━━━ Working data ━━━
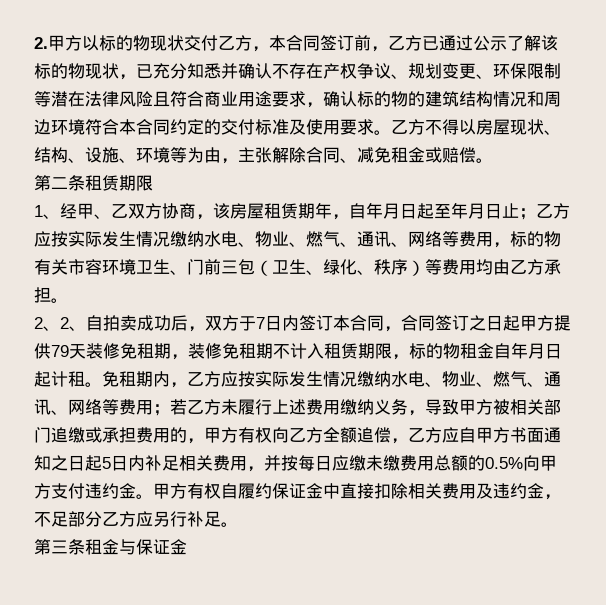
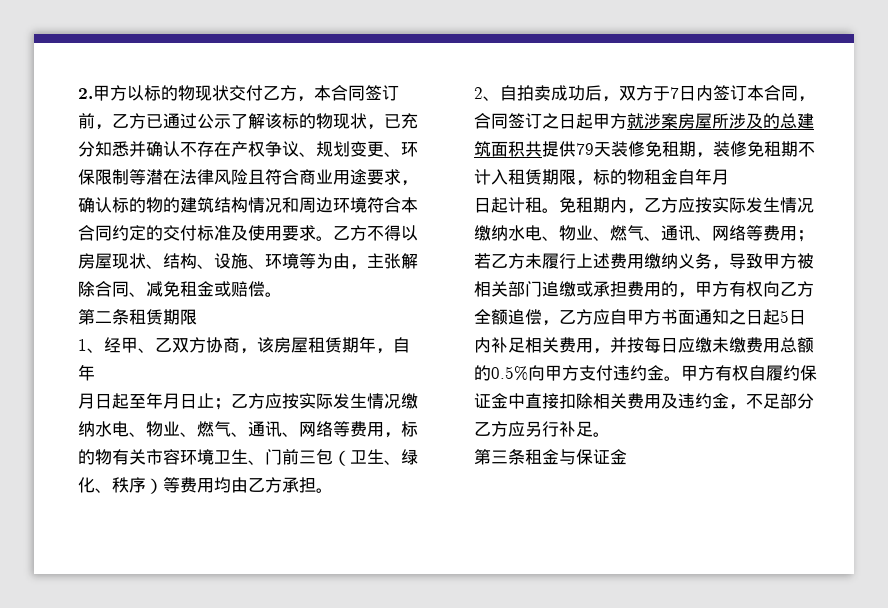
(383, 210) none -> (95, 372) //
[60,317,86,331] 2、 -> (500, 98) none
(554, 323) none -> [627,113,814,129] [474,141,542,157] 就涉案房屋所涉及的总建筑面积共
(545, 351) none -> (729, 177) //

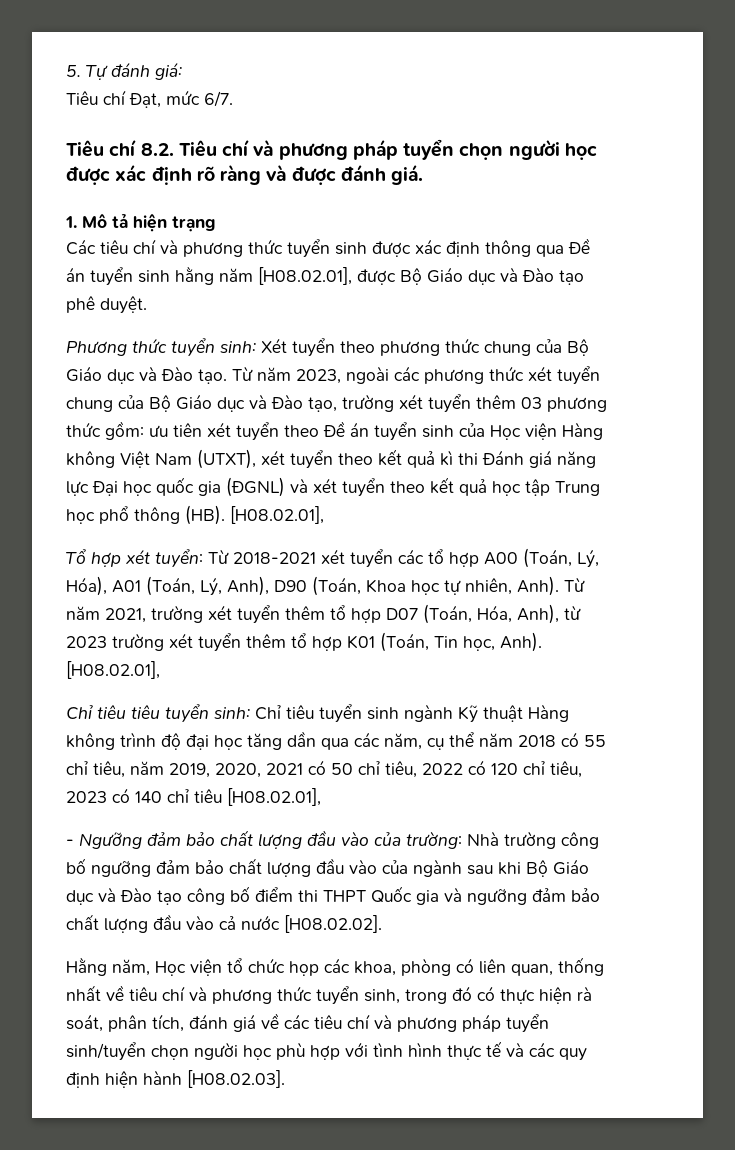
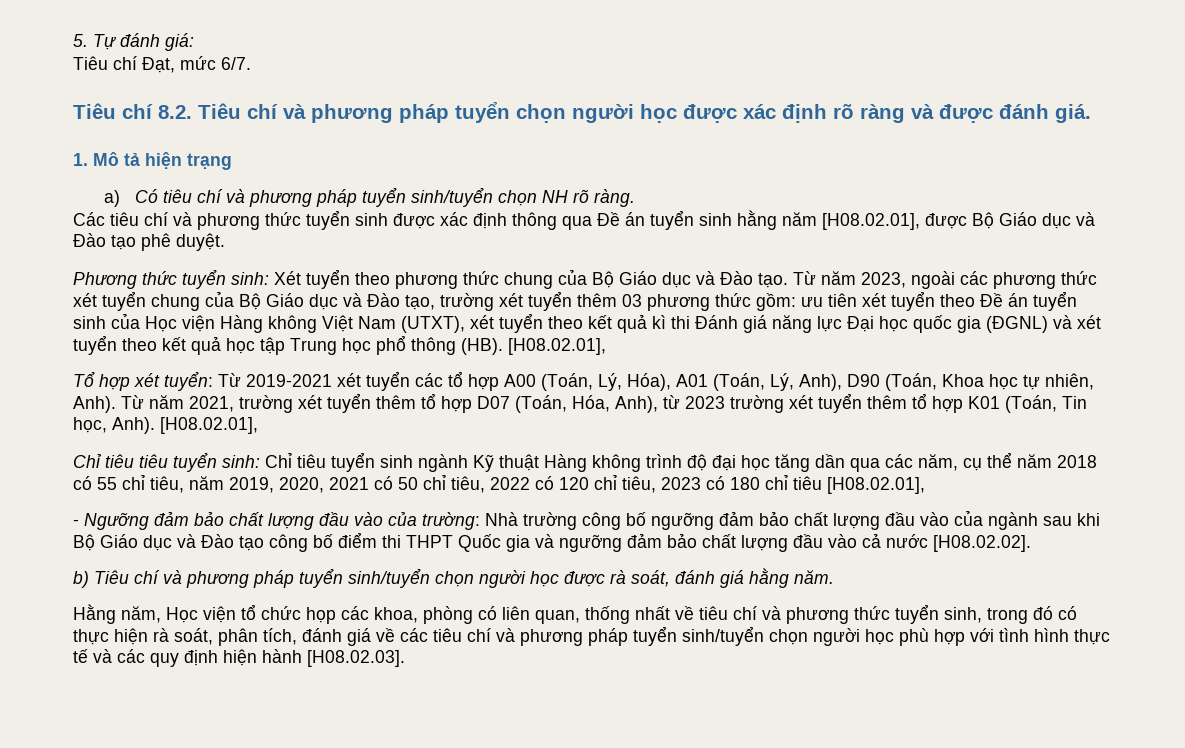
(216, 224) none -> [104,188,636,207] // a) Có tiêu chí và phương pháp tuyển sinh/tuyển chọn NH rõ ràng.
[233,552,316,564] 2018-2021 -> [246,374,332,387] 2019-2021
[135,791,162,803] 140 -> [730,477,760,490] 180
(382, 924) none -> [73,568,834,588] // b) Tiêu chí và phương pháp tuyển sinh/tuyển chọn người học được rà soát, đánh giá hằng năm.

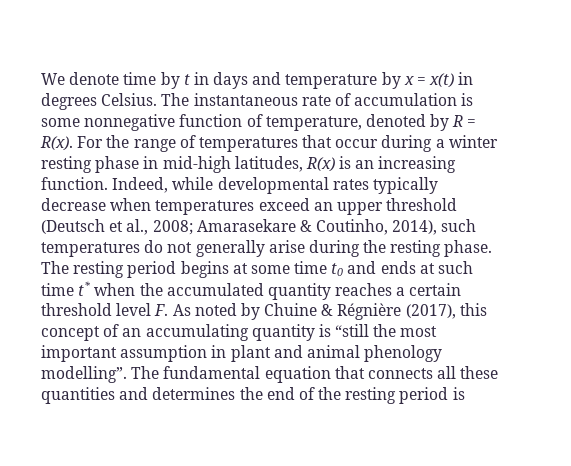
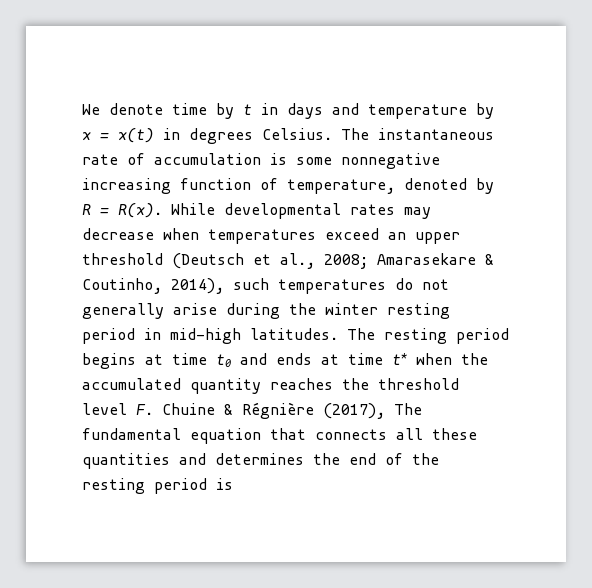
(176, 122) none -> [82,178,171,194] increasing
[77,135,498,152] [41,156,457,173] [41,177,214,193] For the range of temperatures that occur during a winter resting phase in mid-high latitudes, R(x) is an increasing function. Indeed, while -> [171,203,215,215] While
[372,177,438,194] typically -> [404,207,431,219] may
[390,240,493,257] resting phase. -> [325,303,450,319] [82,328,338,344] winter resting period in mid-high latitudes.
[250,265,290,274] some -> (163, 359) none
[438,261,474,274] such -> (339, 359) none
[396,283,462,296] a certain -> [342,378,369,390] the
[172,303,260,320] As noted by -> (153, 409) none
[459,303,487,316] [41,324,438,341] [41,345,443,362] [41,366,127,383] this concept of an accumulating quantity is “still the most important assumption in plant and animal phenology modelling”. -> (385, 411) none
━━━
- _Task brief_
Go through the listing above and return each line that includes the word "latitudes".

- _Task response_
[77,135,498,152] [41,156,457,173] [41,177,214,193] For the range of temperatures that occur during a winter resting phase in mid-high latitudes, R(x) is an increasing function. Indeed, while -> [171,203,215,215] While
[390,240,493,257] resting phase. -> [325,303,450,319] [82,328,338,344] winter resting period in mid-high latitudes.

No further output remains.